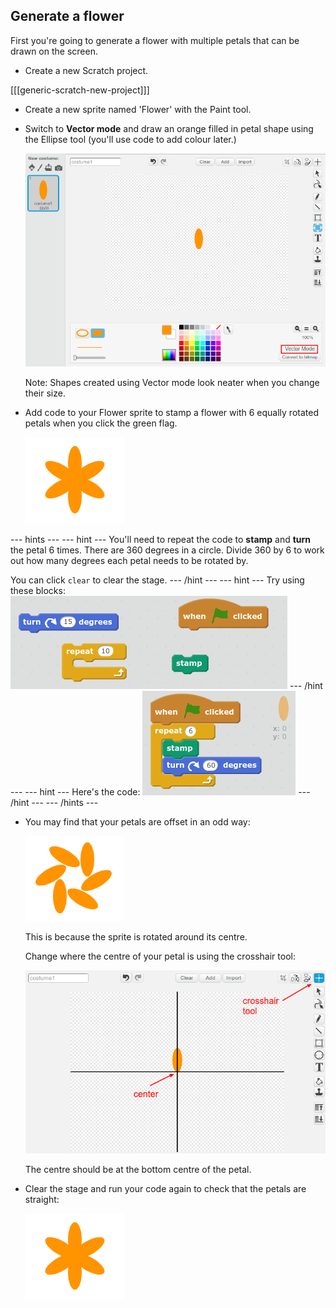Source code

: ## Generate a flower

First you're going to generate a flower with multiple petals that can be drawn on the screen. 

+ Create a new Scratch project. 

[[[generic-scratch-new-project]]]

+ Create a new sprite named 'Flower' with the Paint tool. 

+ Switch to **Vector mode** and draw an orange filled in petal shape using the Ellipse tool (you'll use code to add colour later.) 

    ![screenshot](images/flower-petal.png)

	Note: Shapes created using Vector mode look neater when you change their size. 

+ Add code to your Flower sprite to stamp a flower with 6 equally rotated petals when you click the green flag. 

	![screenshot](images/flower-6-straight.png)

--- hints ---
--- hint ---
You'll need to repeat the code to __stamp__ and __turn__ the petal 6 times. 
There are 360 degrees in a circle. Divide 360 by 6 to work out how many degrees each petal needs to be rotated by. 

You can click `clear` to clear the stage. 
--- /hint ---
--- hint ---
Try using these blocks:
![screenshot](images/flower-6-blocks.png)
--- /hint ---
--- hint ---
Here's the code:
![screenshot](images/flower-6-code.png)
--- /hint ---
--- /hints ---

+ You may find that your petals are offset in an odd way:

	![screenshot](images/flower-6-offset.png)

	This is because the sprite is rotated around its centre. 

	Change where the centre of your petal is using the crosshair tool:

	![screenshot](images/flower-crosshair.png)

	The centre should be at the bottom centre of the petal. 

+ Clear the stage and run your code again to check that the petals are straight: 

	![screenshot](images/flower-6-straight.png)
	












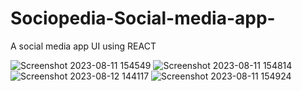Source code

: # Sociopedia-Social-media-app-
A social media app UI using REACT

![Screenshot 2023-08-11 154549](https://github.com/GovindGoku/Sociopedia-Social-media-app/assets/117507364/59a41f8e-5e10-454d-9514-7d1e1effd7fc)
![Screenshot 2023-08-11 154814](https://github.com/GovindGoku/Sociopedia-Social-media-app/assets/117507364/941ac1be-d5b6-424e-9b5b-6886528148be)
![Screenshot 2023-08-12 144117](https://github.com/GovindGoku/Sociopedia-Social-media-app/assets/117507364/8296cfe2-f110-4d59-921d-449acb82c0fd)
![Screenshot 2023-08-11 154924](https://github.com/GovindGoku/Sociopedia-Social-media-app/assets/117507364/489e1cdc-4a9c-480e-8b87-1202fc957693)

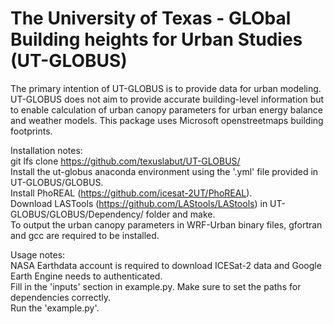 # The University of Texas - GLObal Building heights for Urban Studies (UT-GLOBUS)
The primary intention of UT-GLOBUS is to provide data for urban modeling. UT-GLOBUS does not aim to provide accurate building-level information but to enable calculation of urban canopy parameters for urban energy balance and weather models. This package uses Microsoft openstreetmaps building footprints. 

Installation notes: <br>
git lfs clone https://github.com/texuslabut/UT-GLOBUS/ <br>
Install the ut-globus anaconda environment using the '.yml' file provided in UT-GLOBUS/GLOBUS. <br>
Install PhoREAL (https://github.com/icesat-2UT/PhoREAL). <br>
Download LASTools (https://github.com/LAStools/LAStools) in UT-GLOBUS/GLOBUS/Dependency/ folder and make. <br>
To output the urban canopy parameters in WRF-Urban binary files, gfortran and gcc are required to be installed. <br>

Usage notes: <br>
NASA Earthdata account is required to download ICESat-2 data and Google Earth Engine needs to authenticated. <br>
Fill in the 'inputs' section in example.py. Make sure to set the paths for dependencies correctly. <br>
Run the 'example.py'. <br>


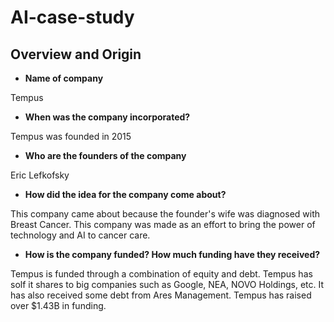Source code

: # AI-case-study

## Overview and Origin

* **Name of company**

Tempus

* **When was the company incorporated?**

Tempus was founded in 2015

* **Who are the founders of the company**

Eric Lefkofsky

* **How did the idea for the company come about?**

This company came about because the founder's wife was diagnosed with Breast Cancer. This company was made as an effort to bring the power of technology and AI to cancer care.

* **How is the company funded? How much funding have they received?**

Tempus is funded through a combination of equity and debt. Tempus has solf it shares to big companies such as Google, NEA, NOVO Holdings, etc. It has also received some debt from Ares Management. Tempus has raised over $1.43B in funding. 


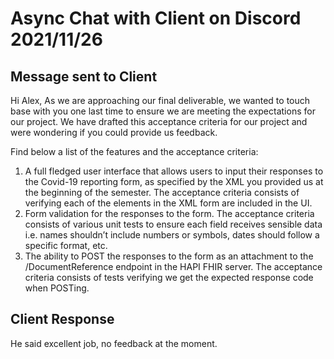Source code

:# Async Chat with Client on Discord 2021/11/26

## Message sent to Client 
Hi Alex, 
As we are approaching our final deliverable, we wanted to touch base with you one last time to ensure we are meeting the expectations for our project. We have drafted this acceptance criteria for our project and were wondering if you could provide us feedback. 

Find below a list of the features and the acceptance criteria: 
1. A full fledged user interface that allows users to input their responses to the Covid-19 reporting form, as specified by the XML you provided us at the beginning of the semester. The acceptance criteria consists of verifying each of the elements in the XML form are included in the UI. 
2. Form validation for the responses to the form. The acceptance criteria consists of various unit tests to ensure each field receives sensible data i.e. names shouldn’t include numbers or symbols, dates should follow a specific format, etc. 
3. The ability to POST the responses to the form as an attachment to the /DocumentReference endpoint in the HAPI FHIR server. The acceptance criteria consists of tests verifying we get the expected response code when POSTing.

## Client Response
He said excellent job, no feedback at the moment. 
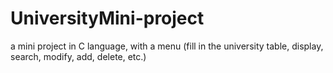 # UniversityMini-project
a mini project in C language, with a menu (fill in the university table, display, search, modify, add, delete, etc.)
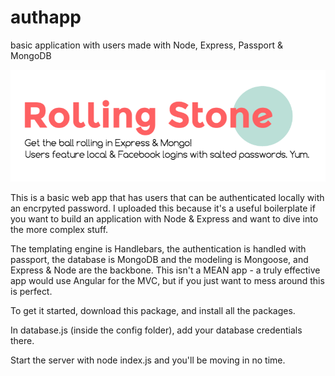 # authapp
basic application with users made with Node, Express, Passport &amp; MongoDB 

![howdy](/rollingstonelogo.png)

This is a basic web app that has users that can be authenticated locally with an encrpyted password. I uploaded this because
it's a useful boilerplate if you want to build an application with Node & Express and want to dive into the more complex stuff.

The templating engine is Handlebars, the authentication is handled with passport, the database is MongoDB and the modeling is 
Mongoose, and Express & Node are the backbone. This isn't a MEAN app - a truly effective app would use Angular for the MVC, but 
if you just want to mess around this is perfect.

To get it started, download this package, and install all the packages. 

In database.js (inside the config folder), add your database credentials there. 

Start the server with node index.js and you'll be moving in no time.
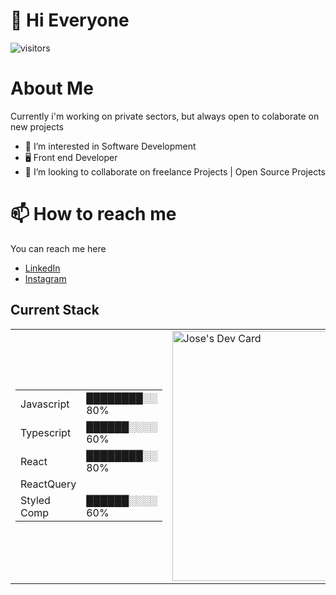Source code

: # 👋 Hi Everyone

![visitors](https://visitor-badge-reloaded.herokuapp.com/badge?page_id=JoseAlvarezHdz1&color=2c2c2c)

# About Me
Currently i'm working on private sectors, but always open to colaborate on new projects

- 👀 I’m interested in Software Development 
- 🖥 Front end Developer
- 💞️ I’m looking to collaborate on freelance Projects | Open Source Projects

# 📫 How to reach me
You can reach me here 
 - [LinkedIn](https://www.linkedin.com/in/josedejesusalvarezhernandez)
 - [Instagram](https://www.instagram.com/alvarezhjj)

## Current Stack 

<table>
 <tr>
  <td>
  <table>
   <tr>
    <td>Javascript</td>
    <td>████████░░ 80%</td>
   <tr/>
   <tr>
    <td>Typescript</td>
    <td>██████░░░░ 60%</td>
   <tr/>
   <tr>
    <td>React</td>
    <td>████████░░ 80%</td>
   <tr/>
   <tr>
    <td>ReactQuery</td>
    <td██████░░░░ 60%</td>
   <tr/>
   <tr>
    <td>Styled Comp</td>
    <td>██████░░░░     60%</td>
   <tr/>
  </table>
  </td>
  <td>
    <a href="https://app.daily.dev/jdbell"><img src="https://api.daily.dev/devcards/b875ac514a214789992131dcd43646fc.png?r=ymm" width="400" alt="Jose's Dev Card"/></a>
  </td>
 </tr>
</table>


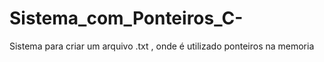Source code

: # Sistema_com_Ponteiros_C-
Sistema para criar um arquivo .txt , onde é utilizado ponteiros na memoria
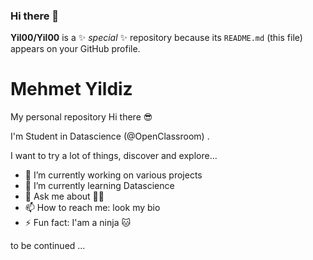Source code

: ### Hi there 👋


**Yil00/Yil00** is a ✨ _special_ ✨ repository because its `README.md` (this file) appears on your GitHub profile.

# Mehmet Yildiz
My personal repository
Hi there 😎

I'm Student in Datascience (@OpenClassroom) .

I want to try a lot of things, discover and explore...

- 🔭 I’m currently working on various projects
- 🌱 I’m currently learning Datascience
- 💬 Ask me about 🤷‍♂️
- 📫 How to reach me: look my bio 
- ⚡ Fun fact: I'am a ninja 🐱‍

to be continued ...

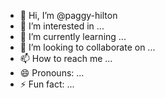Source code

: - 👋 Hi, I’m @paggy-hilton
- 👀 I’m interested in ...
- 🌱 I’m currently learning ...
- 💞️ I’m looking to collaborate on ...
- 📫 How to reach me ...
- 😄 Pronouns: ...
- ⚡ Fun fact: ...

<!---
paggy-hilton/paggy-hilton is a ✨ special ✨ repository because its `README.md` (this file) appears on your GitHub profile.
You can click the Preview link to take a look at your changes.
--->

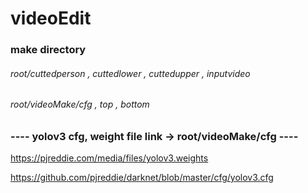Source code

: # videoEdit

### make directory 

###### root/cuttedperson , cuttedlower , cuttedupper , inputvideo
###### root/videoMake/cfg , top , bottom

### ---- yolov3 cfg, weight file link -> root/videoMake/cfg ----

https://pjreddie.com/media/files/yolov3.weights

https://github.com/pjreddie/darknet/blob/master/cfg/yolov3.cfg
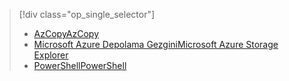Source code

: > [!div class="op_single_selector"]
> * [<span data-ttu-id="696f1-101">AzCopy</span><span class="sxs-lookup"><span data-stu-id="696f1-101">AzCopy</span></span>](../articles/devtest-lab/devtest-lab-upload-vhd-using-azcopy.md)
> * [<span data-ttu-id="696f1-102">Microsoft Azure Depolama Gezgini</span><span class="sxs-lookup"><span data-stu-id="696f1-102">Microsoft Azure Storage Explorer</span></span>](../articles/devtest-lab/devtest-lab-upload-vhd-using-storage-explorer.md)
> * [<span data-ttu-id="696f1-103">PowerShell</span><span class="sxs-lookup"><span data-stu-id="696f1-103">PowerShell</span></span>](../articles/devtest-lab/devtest-lab-upload-vhd-using-powershell.md)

──────

The line containing "the Paint tool." marks the end; please output exactly the lines of the listing above from its first line through that line, without pictures.

Source code

: ## Generate a flower

First you're going to generate a flower with multiple petals that can be drawn on the screen. 

+ Create a new Scratch project. 

[[[generic-scratch-new-project]]]

+ Create a new sprite named 'Flower' with the Paint tool. 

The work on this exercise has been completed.